Metropolitan News-Enterprise

 

Tuesday, August 8, 2006

 

Page 4

 

Court Upholds Sanctions Against Proposition 65 ‘Bounty Hunter’

 

By KENNETH OFGANG, Staff Writer

 

A prolific litigator of “bounty hunter” lawsuits under Proposition 65 is liable for $20,000 in penalties for failing to file statutorily required reports on those suits with the state attorney general, the Court of Appeal for this district has ruled.

Div. Two Friday affirmed Los Angeles Superior Court Judge Lee Edmon’s order assessing penalties against Los Angeles attorney Morse Mehrban.

Mehrban litigates on behalf of Consumer Cause, Inc., a nonprofit organization that had brought or threatened thousands of suits as a private attorney general under Proposition 65, the Safe Drinking Water and Toxic Enforcement Act of 1986. State records show that Mehrban’s mother is the president of Consumer Cause, his father is the treasurer, and his wife is the secretary and only paid employee.
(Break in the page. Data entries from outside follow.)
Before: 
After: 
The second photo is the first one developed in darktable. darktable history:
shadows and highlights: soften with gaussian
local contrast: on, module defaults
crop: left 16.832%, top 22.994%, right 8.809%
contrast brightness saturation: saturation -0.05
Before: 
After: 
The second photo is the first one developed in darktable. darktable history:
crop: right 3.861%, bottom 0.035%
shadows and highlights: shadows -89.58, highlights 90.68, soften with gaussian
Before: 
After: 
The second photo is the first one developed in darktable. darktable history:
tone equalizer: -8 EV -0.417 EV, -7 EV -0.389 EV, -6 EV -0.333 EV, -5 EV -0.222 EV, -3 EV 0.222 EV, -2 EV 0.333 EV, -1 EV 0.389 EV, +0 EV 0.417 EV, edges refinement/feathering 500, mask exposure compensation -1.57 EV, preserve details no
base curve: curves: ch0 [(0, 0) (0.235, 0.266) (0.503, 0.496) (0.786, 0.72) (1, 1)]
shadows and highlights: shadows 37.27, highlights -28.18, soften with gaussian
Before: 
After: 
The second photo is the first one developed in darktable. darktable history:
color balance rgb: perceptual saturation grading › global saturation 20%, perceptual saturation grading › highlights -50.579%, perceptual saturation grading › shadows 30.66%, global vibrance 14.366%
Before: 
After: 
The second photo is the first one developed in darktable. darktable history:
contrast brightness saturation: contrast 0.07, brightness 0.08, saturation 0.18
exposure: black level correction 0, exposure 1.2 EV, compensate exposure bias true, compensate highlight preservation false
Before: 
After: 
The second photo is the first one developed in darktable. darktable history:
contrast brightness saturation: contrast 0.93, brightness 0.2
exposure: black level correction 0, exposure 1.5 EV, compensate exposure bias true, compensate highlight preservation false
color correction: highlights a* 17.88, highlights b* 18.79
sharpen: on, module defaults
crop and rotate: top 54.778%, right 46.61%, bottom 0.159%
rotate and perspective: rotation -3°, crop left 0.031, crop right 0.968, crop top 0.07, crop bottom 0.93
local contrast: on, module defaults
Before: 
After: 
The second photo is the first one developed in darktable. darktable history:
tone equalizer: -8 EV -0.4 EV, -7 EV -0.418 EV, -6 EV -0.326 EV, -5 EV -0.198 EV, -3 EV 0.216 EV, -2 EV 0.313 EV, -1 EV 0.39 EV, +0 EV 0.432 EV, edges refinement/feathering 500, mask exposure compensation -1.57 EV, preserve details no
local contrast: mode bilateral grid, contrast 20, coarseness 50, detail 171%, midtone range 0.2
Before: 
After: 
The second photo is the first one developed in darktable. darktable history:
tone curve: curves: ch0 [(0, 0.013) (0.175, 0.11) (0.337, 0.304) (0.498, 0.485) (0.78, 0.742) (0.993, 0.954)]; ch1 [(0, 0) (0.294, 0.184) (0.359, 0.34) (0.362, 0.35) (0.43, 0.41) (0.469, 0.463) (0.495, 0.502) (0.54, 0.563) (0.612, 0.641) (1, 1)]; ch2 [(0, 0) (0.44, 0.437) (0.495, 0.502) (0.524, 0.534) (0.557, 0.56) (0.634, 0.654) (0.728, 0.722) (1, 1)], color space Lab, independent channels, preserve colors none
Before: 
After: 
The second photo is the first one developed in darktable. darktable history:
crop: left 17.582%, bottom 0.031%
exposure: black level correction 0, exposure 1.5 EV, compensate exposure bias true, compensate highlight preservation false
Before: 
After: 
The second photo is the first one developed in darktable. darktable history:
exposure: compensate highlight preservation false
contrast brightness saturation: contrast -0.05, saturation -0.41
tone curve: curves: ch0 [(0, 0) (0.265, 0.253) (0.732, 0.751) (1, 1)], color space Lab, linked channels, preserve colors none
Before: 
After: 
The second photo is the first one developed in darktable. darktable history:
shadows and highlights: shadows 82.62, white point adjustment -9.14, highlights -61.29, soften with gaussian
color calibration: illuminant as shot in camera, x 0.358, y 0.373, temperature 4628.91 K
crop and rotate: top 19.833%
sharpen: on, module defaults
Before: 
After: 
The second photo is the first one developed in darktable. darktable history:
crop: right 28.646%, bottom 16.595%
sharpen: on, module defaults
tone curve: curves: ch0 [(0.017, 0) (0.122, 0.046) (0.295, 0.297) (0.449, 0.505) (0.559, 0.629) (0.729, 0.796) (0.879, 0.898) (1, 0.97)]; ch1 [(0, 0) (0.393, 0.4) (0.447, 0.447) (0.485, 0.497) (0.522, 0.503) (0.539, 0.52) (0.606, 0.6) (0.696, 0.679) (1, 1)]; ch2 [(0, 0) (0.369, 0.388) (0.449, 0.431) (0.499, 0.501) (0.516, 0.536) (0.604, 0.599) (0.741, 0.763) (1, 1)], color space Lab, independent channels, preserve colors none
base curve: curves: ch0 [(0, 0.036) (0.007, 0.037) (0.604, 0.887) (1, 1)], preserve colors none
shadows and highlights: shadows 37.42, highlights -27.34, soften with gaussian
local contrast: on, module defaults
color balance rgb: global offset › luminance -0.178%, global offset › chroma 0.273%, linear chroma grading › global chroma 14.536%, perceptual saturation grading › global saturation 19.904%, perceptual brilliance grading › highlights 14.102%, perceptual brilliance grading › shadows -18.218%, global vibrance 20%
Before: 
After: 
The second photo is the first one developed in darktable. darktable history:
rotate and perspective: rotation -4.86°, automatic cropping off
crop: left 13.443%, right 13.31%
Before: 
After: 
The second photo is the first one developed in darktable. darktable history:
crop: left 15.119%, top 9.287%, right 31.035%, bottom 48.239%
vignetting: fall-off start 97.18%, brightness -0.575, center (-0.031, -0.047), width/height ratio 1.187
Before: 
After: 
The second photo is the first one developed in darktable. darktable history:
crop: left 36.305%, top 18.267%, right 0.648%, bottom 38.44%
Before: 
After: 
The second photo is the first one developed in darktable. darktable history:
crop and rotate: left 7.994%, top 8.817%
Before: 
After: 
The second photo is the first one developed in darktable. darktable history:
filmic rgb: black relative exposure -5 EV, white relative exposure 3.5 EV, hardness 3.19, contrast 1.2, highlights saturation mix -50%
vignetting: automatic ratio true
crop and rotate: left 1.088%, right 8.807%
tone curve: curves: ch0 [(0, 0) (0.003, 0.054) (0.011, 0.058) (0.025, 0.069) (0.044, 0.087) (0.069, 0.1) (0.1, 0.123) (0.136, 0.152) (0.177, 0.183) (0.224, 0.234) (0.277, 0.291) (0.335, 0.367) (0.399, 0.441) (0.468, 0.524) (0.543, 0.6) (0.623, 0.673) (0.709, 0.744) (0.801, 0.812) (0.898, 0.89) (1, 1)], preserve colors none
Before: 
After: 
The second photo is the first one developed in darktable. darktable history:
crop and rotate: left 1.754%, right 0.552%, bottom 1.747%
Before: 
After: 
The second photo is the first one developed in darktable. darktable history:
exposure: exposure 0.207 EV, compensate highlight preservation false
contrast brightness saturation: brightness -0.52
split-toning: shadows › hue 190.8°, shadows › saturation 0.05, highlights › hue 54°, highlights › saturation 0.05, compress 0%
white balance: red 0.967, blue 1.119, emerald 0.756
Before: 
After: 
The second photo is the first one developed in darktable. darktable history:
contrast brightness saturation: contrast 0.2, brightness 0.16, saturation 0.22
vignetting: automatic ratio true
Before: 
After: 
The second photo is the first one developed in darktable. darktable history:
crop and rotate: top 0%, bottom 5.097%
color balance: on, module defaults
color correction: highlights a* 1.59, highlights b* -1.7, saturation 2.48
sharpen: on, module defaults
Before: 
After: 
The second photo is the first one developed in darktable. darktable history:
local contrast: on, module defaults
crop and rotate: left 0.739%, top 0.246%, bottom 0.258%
Proposition 65 anyone to sue “in the public interest” for violation of the act’s warning requirements if neither the attorney general nor the district attorney of the county in which the alleged violation occurred sues within 60 days after being notified of the alleged violation.

A legislative amendment enacted in 1999 requires that private plaintiffs report the filing and disposition of each case to the attorney general. Attorney General Bill Lockyer sued Mehrban last year after an audit showed that Mehrban had disposed of 22 Proposition 65 cases without filing the required reports.

Edmon ruled that two of the 22 alleged violations could not be sued upon because they occurred more than four years before suit was filed, but imposed the maximum penalty of $1,000 as to each of the remaining violations.

The Court of Appeal, in an unpublished opinion by Justice Victoria Chavez, said the trial judge’s findings that the reporting requirements had been violated were supported by substantial evidence.

The auditor’s testimony, Chavez said, established that each of the cases had been settled and that none of the required reports had been filed. The trial judge was not required to credit Mehrban’s testimony that he delegated responsibility for the reports to a paralegal and believed they had been filed, the justice said.

Nor, Chavez added, was the state required to notify Mehrban in advance of filing suit that his reports had not been received, although it did so in nine of the 20 cases.

The case is People ex rel. Lockyer v. Mehrban, B189286.